WHAT IS REQUIRED. Pictures aside, print all of the data below exactly as written.

SOURCE INFORMATION section start

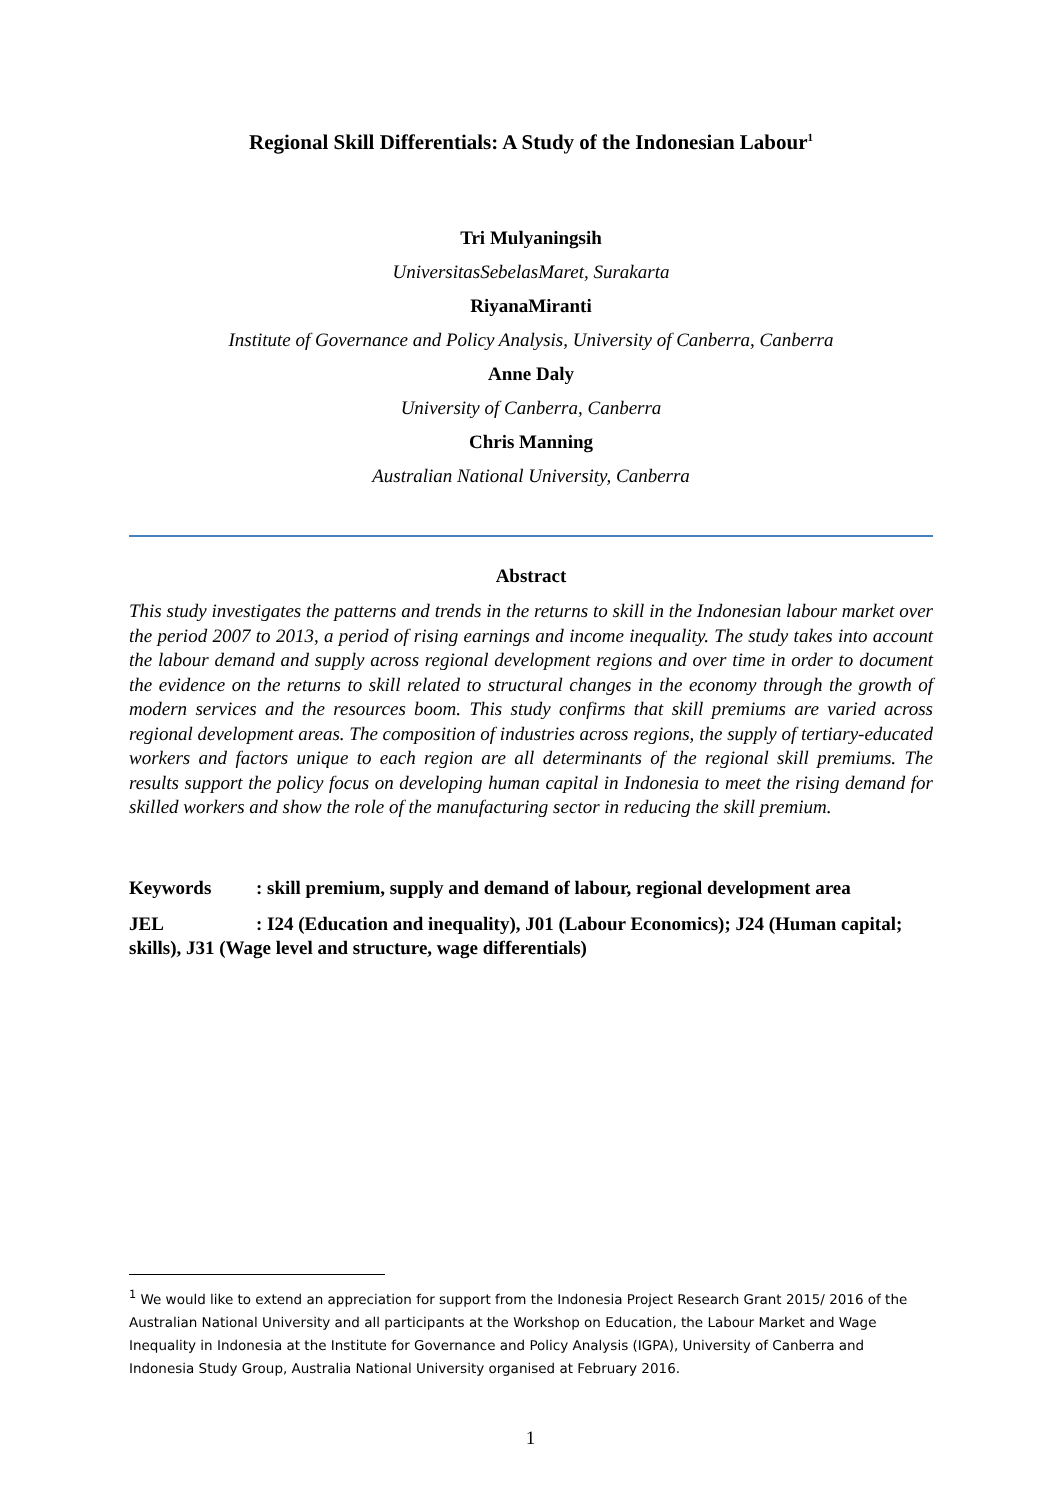Regional Skill Differentials: A Study of the Indonesian Labour<sup>1</sup>
Tri Mulyaningsih
UniversitasSebelasMaret, Surakarta
RiyanaMiranti
Institute of Governance and Policy Analysis, University of Canberra, Canberra
Anne Daly
University of Canberra, Canberra
Chris Manning
Australian National University, Canberra
Abstract
This study investigates the patterns and trends in the returns to skill in the Indonesian labour market over the period 2007 to 2013, a period of rising earnings and income inequality. The study takes into account the labour demand and supply across regional development regions and over time in order to document the evidence on the returns to skill related to structural changes in the economy through the growth of modern services and the resources boom. This study confirms that skill premiums are varied across regional development areas. The composition of industries across regions, the supply of tertiary-educated workers and factors unique to each region are all determinants of the regional skill premiums. The results support the policy focus on developing human capital in Indonesia to meet the rising demand for skilled workers and show the role of the manufacturing sector in reducing the skill premium.
Keywords: skill premium, supply and demand of labour, regional development area
JEL: I24 (Education and inequality), J01 (Labour Economics); J24 (Human capital; skills), J31 (Wage level and structure, wage differentials)
<sup>1</sup> We would like to extend an appreciation for support from the Indonesia Project Research Grant 2015/ 2016 of the Australian National University and all participants at the Workshop on Education, the Labour Market and Wage Inequality in Indonesia at the Institute for Governance and Policy Analysis (IGPA), University of Canberra and Indonesia Study Group, Australia National University organised at February 2016.
1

SOURCE INFORMATION section end

YOUR SOLUTION.
Regional Skill Differentials: A Study of the Indonesian Labour<sup>1</sup>
Tri Mulyaningsih
UniversitasSebelasMaret, Surakarta
RiyanaMiranti
Institute of Governance and Policy Analysis, University of Canberra, Canberra
Anne Daly
University of Canberra, Canberra
Chris Manning
Australian National University, Canberra
Abstract
This study investigates the patterns and trends in the returns to skill in the Indonesian labour market over the period 2007 to 2013, a period of rising earnings and income inequality. The study takes into account the labour demand and supply across regional development regions and over time in order to document the evidence on the returns to skill related to structural changes in the economy through the growth of modern services and the resources boom. This study confirms that skill premiums are varied across regional development areas. The composition of industries across regions, the supply of tertiary-educated workers and factors unique to each region are all determinants of the regional skill premiums. The results support the policy focus on developing human capital in Indonesia to meet the rising demand for skilled workers and show the role of the manufacturing sector in reducing the skill premium.
Keywords: skill premium, supply and demand of labour, regional development area
JEL: I24 (Education and inequality), J01 (Labour Economics); J24 (Human capital; skills), J31 (Wage level and structure, wage differentials)
<sup>1</sup> We would like to extend an appreciation for support from the Indonesia Project Research Grant 2015/ 2016 of the Australian National University and all participants at the Workshop on Education, the Labour Market and Wage Inequality in Indonesia at the Institute for Governance and Policy Analysis (IGPA), University of Canberra and Indonesia Study Group, Australia National University organised at February 2016.
1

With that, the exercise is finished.